Is Military Spending the Key to the Next Silicon Valley?
from the sources-say-no dept
At the end of an interesting post about the changes in the American economy during the latter half of the 20th century, Dane Stangler has an interesting aside about the role of the military in the early development of Silicon Valley. He notes that the Silicon Valley started out as a hub for defense contractors and only later became a center for the private semiconductor industry and (still later) for the software and Internet industries. Stangler suggests that a city looking to become the next Silicon Valley might want to view military spending as a key driver for regional growth. He's right that the military was crucial to Silicon Valley's early growth, and of course it never hurts to have the military creating jobs in your city, but I'm not sure a city today could repeat Silicon Valley's route to high-tech prominence. A big reason the military was so important to Silicon Valley's early development was that a lot of the technologies pioneered there were so expensive that only the military could afford them. Silicon Valley firms were building radars, guidance systems, communications systems, and other stuff that was totally out of reach for ordinary consumers. And the Internet, of course, started its life as a military research network because each connection cost tens of thousands of dollars. But prices dropped steadily, and eventually, Silicon Valley firms created commercial spin-offs that became cheap enough that ordinary consumers could afford them, and the rest is history.

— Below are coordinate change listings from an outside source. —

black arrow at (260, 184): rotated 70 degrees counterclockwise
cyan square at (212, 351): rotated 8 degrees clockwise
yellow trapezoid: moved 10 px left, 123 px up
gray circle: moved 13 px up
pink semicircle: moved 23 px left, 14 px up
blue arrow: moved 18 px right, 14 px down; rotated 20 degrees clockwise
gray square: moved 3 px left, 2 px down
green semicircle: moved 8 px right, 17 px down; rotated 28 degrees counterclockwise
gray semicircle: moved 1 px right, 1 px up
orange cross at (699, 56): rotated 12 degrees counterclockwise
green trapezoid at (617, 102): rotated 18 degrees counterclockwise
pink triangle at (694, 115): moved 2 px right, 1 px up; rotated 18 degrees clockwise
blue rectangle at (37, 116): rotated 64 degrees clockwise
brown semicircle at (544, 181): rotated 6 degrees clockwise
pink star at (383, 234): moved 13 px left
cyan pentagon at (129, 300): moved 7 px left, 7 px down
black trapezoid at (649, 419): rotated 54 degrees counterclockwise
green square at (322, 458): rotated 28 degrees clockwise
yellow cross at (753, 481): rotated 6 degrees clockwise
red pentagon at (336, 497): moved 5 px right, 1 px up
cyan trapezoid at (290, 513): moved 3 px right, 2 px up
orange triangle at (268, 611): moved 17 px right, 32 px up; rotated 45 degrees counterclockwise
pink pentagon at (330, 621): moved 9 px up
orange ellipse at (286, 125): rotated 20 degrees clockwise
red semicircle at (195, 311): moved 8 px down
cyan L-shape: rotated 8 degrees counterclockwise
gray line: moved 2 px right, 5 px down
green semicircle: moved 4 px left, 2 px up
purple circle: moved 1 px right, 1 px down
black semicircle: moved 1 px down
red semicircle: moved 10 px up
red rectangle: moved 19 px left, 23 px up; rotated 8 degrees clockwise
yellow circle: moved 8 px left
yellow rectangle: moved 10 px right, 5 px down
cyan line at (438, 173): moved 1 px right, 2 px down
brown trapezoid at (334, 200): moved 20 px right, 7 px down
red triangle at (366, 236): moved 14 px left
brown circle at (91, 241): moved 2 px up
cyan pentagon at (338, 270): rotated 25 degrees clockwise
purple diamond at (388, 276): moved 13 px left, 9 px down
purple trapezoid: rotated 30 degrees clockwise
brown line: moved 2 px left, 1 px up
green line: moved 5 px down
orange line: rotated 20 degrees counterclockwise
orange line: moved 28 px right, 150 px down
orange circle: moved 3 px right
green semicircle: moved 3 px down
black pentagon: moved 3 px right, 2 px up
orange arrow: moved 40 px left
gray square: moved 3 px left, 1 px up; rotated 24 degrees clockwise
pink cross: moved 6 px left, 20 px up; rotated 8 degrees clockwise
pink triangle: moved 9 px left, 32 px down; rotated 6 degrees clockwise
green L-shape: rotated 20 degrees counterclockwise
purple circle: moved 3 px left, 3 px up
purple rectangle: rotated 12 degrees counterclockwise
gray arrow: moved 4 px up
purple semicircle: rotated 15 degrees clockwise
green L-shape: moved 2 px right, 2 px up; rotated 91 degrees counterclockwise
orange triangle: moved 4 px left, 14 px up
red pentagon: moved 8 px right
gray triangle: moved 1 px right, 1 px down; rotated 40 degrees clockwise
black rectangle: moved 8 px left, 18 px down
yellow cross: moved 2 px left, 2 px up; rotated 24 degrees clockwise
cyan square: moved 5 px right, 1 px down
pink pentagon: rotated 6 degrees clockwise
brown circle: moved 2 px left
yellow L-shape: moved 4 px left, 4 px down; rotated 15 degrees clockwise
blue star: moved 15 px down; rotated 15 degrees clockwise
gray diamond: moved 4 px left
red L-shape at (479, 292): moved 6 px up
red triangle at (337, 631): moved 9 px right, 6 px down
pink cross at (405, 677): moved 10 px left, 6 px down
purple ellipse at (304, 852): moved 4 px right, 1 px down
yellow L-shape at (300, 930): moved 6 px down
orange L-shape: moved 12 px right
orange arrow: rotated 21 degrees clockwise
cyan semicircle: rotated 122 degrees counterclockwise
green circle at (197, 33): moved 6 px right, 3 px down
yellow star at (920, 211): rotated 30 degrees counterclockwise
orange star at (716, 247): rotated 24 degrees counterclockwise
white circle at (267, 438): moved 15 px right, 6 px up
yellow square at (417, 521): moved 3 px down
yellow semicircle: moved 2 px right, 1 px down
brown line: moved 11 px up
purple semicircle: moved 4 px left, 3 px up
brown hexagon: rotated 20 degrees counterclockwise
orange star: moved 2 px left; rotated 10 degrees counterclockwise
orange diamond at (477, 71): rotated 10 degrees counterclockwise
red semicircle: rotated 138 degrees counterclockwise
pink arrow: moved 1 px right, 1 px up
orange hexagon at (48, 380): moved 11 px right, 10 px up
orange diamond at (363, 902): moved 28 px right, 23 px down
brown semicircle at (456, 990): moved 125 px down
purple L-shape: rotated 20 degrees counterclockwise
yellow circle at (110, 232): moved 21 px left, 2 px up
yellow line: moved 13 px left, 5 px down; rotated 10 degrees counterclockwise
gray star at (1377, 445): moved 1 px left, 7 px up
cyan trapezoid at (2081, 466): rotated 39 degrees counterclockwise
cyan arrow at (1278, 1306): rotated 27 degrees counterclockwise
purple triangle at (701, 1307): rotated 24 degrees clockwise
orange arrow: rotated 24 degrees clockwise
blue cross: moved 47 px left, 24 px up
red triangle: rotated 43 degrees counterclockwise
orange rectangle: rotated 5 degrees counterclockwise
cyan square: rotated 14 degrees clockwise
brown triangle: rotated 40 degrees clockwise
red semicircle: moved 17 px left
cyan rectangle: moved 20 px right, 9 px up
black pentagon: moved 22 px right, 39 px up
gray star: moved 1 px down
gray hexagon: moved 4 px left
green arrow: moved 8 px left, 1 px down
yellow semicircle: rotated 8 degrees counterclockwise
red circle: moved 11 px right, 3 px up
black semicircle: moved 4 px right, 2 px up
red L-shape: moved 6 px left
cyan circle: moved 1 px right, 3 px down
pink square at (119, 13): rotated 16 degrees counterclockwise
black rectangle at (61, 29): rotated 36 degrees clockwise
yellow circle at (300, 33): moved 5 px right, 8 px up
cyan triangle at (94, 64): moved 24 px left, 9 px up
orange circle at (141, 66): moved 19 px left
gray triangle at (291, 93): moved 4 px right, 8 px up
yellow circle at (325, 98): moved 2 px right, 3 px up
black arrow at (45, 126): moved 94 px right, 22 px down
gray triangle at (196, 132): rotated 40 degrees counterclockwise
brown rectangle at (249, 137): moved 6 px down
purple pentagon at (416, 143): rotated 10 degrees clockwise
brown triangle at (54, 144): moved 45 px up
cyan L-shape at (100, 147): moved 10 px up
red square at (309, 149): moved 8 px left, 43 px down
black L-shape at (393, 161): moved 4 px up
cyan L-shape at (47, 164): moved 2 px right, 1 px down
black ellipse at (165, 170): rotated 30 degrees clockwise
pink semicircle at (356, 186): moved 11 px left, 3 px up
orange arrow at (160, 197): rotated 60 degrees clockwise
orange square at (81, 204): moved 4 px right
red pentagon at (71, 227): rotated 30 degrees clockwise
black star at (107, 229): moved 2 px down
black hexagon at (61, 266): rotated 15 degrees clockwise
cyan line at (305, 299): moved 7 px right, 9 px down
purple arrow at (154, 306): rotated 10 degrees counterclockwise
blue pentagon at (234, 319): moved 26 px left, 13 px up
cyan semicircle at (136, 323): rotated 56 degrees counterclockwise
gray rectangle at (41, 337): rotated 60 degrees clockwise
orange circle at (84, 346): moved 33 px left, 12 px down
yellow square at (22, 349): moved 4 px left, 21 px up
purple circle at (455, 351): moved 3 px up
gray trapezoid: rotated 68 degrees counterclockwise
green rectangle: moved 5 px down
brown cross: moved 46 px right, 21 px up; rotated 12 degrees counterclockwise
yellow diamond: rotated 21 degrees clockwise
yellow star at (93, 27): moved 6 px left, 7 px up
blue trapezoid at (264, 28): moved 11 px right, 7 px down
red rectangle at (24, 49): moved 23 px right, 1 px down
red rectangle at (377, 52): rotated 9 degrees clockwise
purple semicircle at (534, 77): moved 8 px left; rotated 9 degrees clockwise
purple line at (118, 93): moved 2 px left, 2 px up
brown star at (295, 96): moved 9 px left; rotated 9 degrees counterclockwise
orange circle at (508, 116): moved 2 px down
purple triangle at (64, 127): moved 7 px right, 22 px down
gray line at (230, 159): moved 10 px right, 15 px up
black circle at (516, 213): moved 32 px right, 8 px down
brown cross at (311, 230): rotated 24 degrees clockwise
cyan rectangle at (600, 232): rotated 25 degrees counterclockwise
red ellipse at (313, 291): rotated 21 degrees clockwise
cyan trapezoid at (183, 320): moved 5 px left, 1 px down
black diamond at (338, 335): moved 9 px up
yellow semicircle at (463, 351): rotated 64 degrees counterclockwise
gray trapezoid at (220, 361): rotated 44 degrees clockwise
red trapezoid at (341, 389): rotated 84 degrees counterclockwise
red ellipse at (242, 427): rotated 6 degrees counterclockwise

Today, private capital markets are a lot deeper and the consumer market for high-tech products is a lot larger than it was 50 years ago. As a consequence, the military just isn't as important to the semiconductor and communications industries as it was a few decades ago. The military still spends a ton of money on high-tech toys, but private firms also spend billions of dollars on R&D, and their spending is more squarely focused on consumer and business markets. Smart technologists don't have to chase military contracts, they can raise capital and go straight for the consumer market. Of course, it's entirely possible that the military is currently incubating some other category of technology that will become an important private industry in the coming decades. But if you want your city to become an important center for the IT sector, luring military contractors to your area is probably not going to do it.